The response should be an exact transcription of the data below, free of images.

### Data for the task

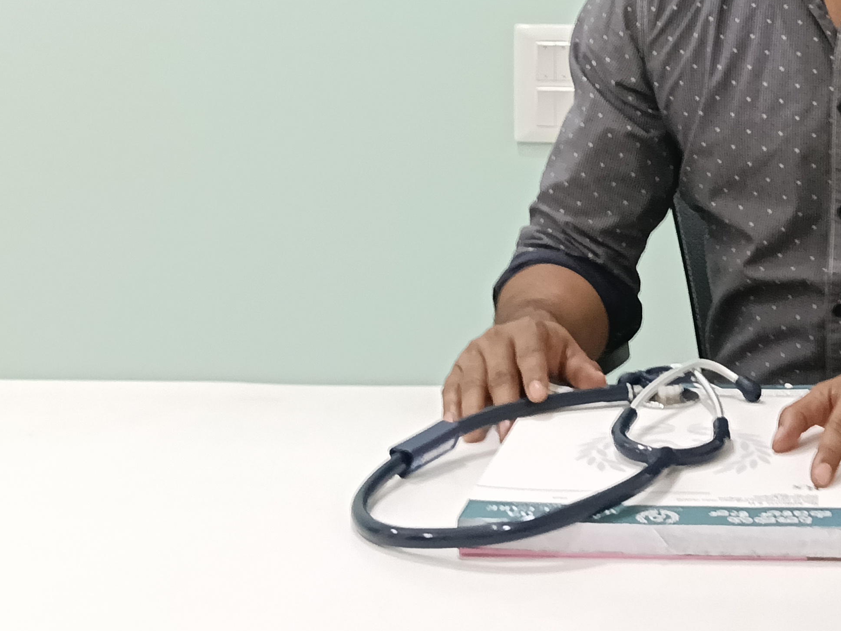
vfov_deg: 19.6
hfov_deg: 25.6
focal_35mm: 74
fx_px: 1798
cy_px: 71
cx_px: 726
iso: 320
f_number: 1.8
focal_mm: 3.98
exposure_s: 1/33.3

######

● Exercise result:
vfov_deg: 19.6
hfov_deg: 25.6
focal_35mm: 74
fx_px: 1798
cy_px: 71
cx_px: 726
iso: 320
f_number: 1.8
focal_mm: 3.98
exposure_s: 1/33.3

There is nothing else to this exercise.